Task description.
Reproduce the material below word for word, leaving every line unchanged.

** Start Stored records **

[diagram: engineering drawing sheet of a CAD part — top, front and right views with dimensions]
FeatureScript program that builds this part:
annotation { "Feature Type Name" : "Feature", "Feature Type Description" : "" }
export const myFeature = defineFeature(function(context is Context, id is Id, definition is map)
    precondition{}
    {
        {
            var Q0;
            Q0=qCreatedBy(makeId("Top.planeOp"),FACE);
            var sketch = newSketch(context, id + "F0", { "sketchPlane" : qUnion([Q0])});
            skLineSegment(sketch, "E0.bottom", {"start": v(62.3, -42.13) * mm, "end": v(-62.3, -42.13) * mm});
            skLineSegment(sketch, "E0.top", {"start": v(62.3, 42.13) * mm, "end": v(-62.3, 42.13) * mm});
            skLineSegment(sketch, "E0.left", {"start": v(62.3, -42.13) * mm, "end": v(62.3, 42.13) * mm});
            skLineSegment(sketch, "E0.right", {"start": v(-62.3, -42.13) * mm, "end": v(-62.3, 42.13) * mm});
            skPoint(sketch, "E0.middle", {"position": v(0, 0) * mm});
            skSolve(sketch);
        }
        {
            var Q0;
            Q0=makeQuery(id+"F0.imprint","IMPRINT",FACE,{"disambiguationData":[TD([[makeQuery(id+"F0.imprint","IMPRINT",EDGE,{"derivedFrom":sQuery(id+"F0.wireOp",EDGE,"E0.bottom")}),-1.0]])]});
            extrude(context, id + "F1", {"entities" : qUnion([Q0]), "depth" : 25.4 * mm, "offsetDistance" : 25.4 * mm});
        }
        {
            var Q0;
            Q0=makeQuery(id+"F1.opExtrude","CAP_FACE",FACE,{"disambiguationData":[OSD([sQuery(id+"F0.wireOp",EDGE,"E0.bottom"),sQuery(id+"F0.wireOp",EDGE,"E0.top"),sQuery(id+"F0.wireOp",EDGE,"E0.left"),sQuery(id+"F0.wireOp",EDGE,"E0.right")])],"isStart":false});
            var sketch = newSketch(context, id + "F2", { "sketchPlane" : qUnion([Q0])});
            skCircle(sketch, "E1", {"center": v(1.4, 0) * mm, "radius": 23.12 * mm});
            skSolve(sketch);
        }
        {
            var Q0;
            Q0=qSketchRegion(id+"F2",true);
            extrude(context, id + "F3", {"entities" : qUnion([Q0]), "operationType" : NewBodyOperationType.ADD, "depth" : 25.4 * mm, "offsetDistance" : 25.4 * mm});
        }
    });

** End Stored records **

Response to the exercise.
[diagram: engineering drawing sheet of a CAD part — top, front and right views with dimensions]
FeatureScript program that builds this part:
annotation { "Feature Type Name" : "Feature", "Feature Type Description" : "" }
export const myFeature = defineFeature(function(context is Context, id is Id, definition is map)
    precondition{}
    {
        {
            var Q0;
            Q0=qCreatedBy(makeId("Top.planeOp"),FACE);
            var sketch = newSketch(context, id + "F0", { "sketchPlane" : qUnion([Q0])});
            skLineSegment(sketch, "E0.bottom", {"start": v(62.3, -42.13) * mm, "end": v(-62.3, -42.13) * mm});
            skLineSegment(sketch, "E0.top", {"start": v(62.3, 42.13) * mm, "end": v(-62.3, 42.13) * mm});
            skLineSegment(sketch, "E0.left", {"start": v(62.3, -42.13) * mm, "end": v(62.3, 42.13) * mm});
            skLineSegment(sketch, "E0.right", {"start": v(-62.3, -42.13) * mm, "end": v(-62.3, 42.13) * mm});
            skPoint(sketch, "E0.middle", {"position": v(0, 0) * mm});
            skSolve(sketch);
        }
        {
            var Q0;
            Q0=makeQuery(id+"F0.imprint","IMPRINT",FACE,{"disambiguationData":[TD([[makeQuery(id+"F0.imprint","IMPRINT",EDGE,{"derivedFrom":sQuery(id+"F0.wireOp",EDGE,"E0.bottom")}),-1.0]])]});
            extrude(context, id + "F1", {"entities" : qUnion([Q0]), "depth" : 25.4 * mm, "offsetDistance" : 25.4 * mm});
        }
        {
            var Q0;
            Q0=makeQuery(id+"F1.opExtrude","CAP_FACE",FACE,{"disambiguationData":[OSD([sQuery(id+"F0.wireOp",EDGE,"E0.bottom"),sQuery(id+"F0.wireOp",EDGE,"E0.top"),sQuery(id+"F0.wireOp",EDGE,"E0.left"),sQuery(id+"F0.wireOp",EDGE,"E0.right")])],"isStart":false});
            var sketch = newSketch(context, id + "F2", { "sketchPlane" : qUnion([Q0])});
            skCircle(sketch, "E1", {"center": v(1.4, 0) * mm, "radius": 23.12 * mm});
            skSolve(sketch);
        }
        {
            var Q0;
            Q0=qSketchRegion(id+"F2",true);
            extrude(context, id + "F3", {"entities" : qUnion([Q0]), "operationType" : NewBodyOperationType.ADD, "depth" : 25.4 * mm, "offsetDistance" : 25.4 * mm});
        }
    });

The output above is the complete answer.